Excerpted passage:

--------------------------------

HtmlNode.XPath Property

Topics: Developer Forum
Aug 7, 2007 at 9:19 PM
Hello,
I created an XPath property for the HtmlNode Class. This will return the absolute XPath for the current node. I did this as a replacement to my previous post http://www.codeplex.com/htmlagilitypack/Thread/View.aspx?ThreadId=13171, since the XPath is more accurate.

Add to the HtmlNode Class:

internal string _xpath; //2007.08.07.1202.AFG

/// <summary>
/// Gets the XPath of the current HTML node.
/// </summary>
/// <revisions>
/// 2007.08.07.1233.AFG - Added XPath property to node
/// </revisions>
public string XPath
{
get
{
if (_xpath == null)

--------------------------------

Given request A: Write out every line in the forum post's code that begins with three slashes (///).
The forum post and the listing that comes after it are unrelated material.

--------------------------------

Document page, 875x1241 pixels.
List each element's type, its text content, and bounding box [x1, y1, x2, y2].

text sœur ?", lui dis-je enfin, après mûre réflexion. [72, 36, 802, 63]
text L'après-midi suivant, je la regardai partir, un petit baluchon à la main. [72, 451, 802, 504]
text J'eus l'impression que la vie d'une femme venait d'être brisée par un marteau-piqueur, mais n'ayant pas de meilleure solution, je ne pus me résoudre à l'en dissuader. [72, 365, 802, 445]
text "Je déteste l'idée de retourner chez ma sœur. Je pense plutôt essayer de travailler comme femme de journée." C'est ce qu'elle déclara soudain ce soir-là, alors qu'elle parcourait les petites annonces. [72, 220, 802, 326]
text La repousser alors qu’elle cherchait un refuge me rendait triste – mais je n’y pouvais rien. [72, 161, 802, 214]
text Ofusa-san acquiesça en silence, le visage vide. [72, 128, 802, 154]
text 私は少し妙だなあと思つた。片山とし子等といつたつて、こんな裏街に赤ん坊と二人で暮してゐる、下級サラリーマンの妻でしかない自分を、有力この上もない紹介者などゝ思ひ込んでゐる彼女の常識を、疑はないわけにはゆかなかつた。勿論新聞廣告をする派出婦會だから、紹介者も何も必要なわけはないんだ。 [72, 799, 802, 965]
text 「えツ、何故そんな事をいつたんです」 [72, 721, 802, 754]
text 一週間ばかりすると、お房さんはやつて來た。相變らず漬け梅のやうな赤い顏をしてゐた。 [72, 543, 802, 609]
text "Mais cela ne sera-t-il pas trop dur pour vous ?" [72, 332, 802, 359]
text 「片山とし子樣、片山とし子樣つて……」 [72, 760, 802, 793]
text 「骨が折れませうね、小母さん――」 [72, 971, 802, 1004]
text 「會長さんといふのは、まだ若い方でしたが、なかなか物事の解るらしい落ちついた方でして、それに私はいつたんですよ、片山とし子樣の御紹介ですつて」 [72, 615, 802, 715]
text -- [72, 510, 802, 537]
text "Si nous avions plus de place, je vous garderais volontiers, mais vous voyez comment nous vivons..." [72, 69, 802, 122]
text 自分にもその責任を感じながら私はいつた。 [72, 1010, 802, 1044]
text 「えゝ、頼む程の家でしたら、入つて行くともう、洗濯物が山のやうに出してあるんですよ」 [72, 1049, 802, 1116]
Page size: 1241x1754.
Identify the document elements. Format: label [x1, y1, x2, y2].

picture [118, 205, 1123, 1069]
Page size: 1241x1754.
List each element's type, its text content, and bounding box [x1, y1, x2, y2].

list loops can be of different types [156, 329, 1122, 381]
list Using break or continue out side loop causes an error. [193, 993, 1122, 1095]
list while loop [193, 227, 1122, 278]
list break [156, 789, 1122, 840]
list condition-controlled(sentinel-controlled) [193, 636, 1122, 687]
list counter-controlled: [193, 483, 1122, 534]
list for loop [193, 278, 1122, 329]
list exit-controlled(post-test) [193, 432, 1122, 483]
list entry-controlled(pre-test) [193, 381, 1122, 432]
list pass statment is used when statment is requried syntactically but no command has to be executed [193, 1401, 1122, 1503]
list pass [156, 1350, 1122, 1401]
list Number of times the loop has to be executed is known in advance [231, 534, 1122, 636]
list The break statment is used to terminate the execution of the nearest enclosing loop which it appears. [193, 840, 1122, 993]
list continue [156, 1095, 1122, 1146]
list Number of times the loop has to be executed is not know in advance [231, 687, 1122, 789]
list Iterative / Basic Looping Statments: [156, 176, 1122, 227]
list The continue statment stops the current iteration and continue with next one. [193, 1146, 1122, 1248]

--------------------------------

Given request B: Retype the listing, everything from the line that contains "picture [118, 205, 1123, 1069]" down to the end of the listing, with both of those lines included.

Exercise response A:
/// <summary>
/// Gets the XPath of the current HTML node.
/// </summary>
/// <revisions>
/// 2007.08.07.1233.AFG - Added XPath property to node
/// </revisions>

Exercise response B:
picture [118, 205, 1123, 1069]
Page size: 1241x1754.
List each element's type, its text content, and bounding box [x1, y1, x2, y2].

list loops can be of different types [156, 329, 1122, 381]
list Using break or continue out side loop causes an error. [193, 993, 1122, 1095]
list while loop [193, 227, 1122, 278]
list break [156, 789, 1122, 840]
list condition-controlled(sentinel-controlled) [193, 636, 1122, 687]
list counter-controlled: [193, 483, 1122, 534]
list for loop [193, 278, 1122, 329]
list exit-controlled(post-test) [193, 432, 1122, 483]
list entry-controlled(pre-test) [193, 381, 1122, 432]
list pass statment is used when statment is requried syntactically but no command has to be executed [193, 1401, 1122, 1503]
list pass [156, 1350, 1122, 1401]
list Number of times the loop has to be executed is known in advance [231, 534, 1122, 636]
list The break statment is used to terminate the execution of the nearest enclosing loop which it appears. [193, 840, 1122, 993]
list continue [156, 1095, 1122, 1146]
list Number of times the loop has to be executed is not know in advance [231, 687, 1122, 789]
list Iterative / Basic Looping Statments: [156, 176, 1122, 227]
list The continue statment stops the current iteration and continue with next one. [193, 1146, 1122, 1248]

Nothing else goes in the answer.